Entries shown:
##########
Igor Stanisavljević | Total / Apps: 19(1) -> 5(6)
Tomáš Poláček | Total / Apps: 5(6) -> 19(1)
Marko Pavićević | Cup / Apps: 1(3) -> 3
##########
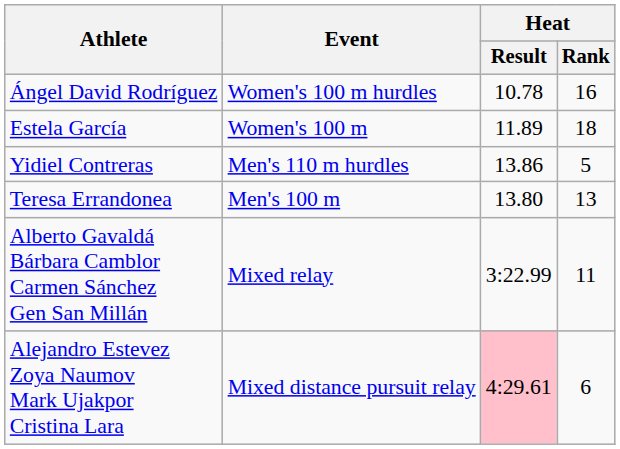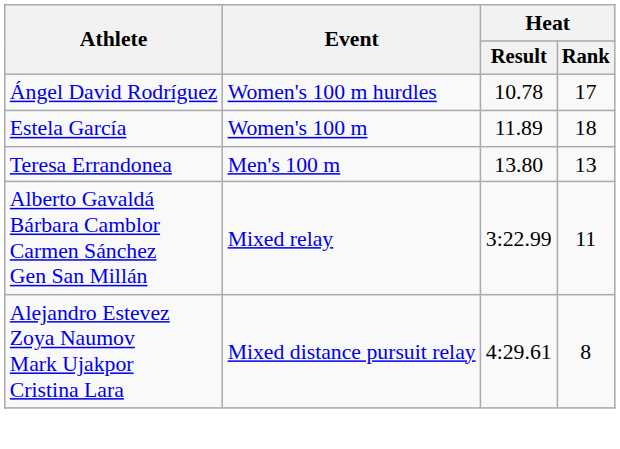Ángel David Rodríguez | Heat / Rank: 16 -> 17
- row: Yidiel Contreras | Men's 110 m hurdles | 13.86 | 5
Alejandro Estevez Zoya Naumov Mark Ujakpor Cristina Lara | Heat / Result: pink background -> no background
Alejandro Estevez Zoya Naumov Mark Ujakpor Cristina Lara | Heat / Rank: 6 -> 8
##########
Exercise goal: Copy the listing word for word, starting with the line containing "Igor Stanisavljević |" and going on through the line containing "Marko Pavićević | Cup / Apps: 1(3) -> 3".

Completed task:
Igor Stanisavljević | Total / Apps: 19(1) -> 5(6)
Tomáš Poláček | Total / Apps: 5(6) -> 19(1)
Marko Pavićević | Cup / Apps: 1(3) -> 3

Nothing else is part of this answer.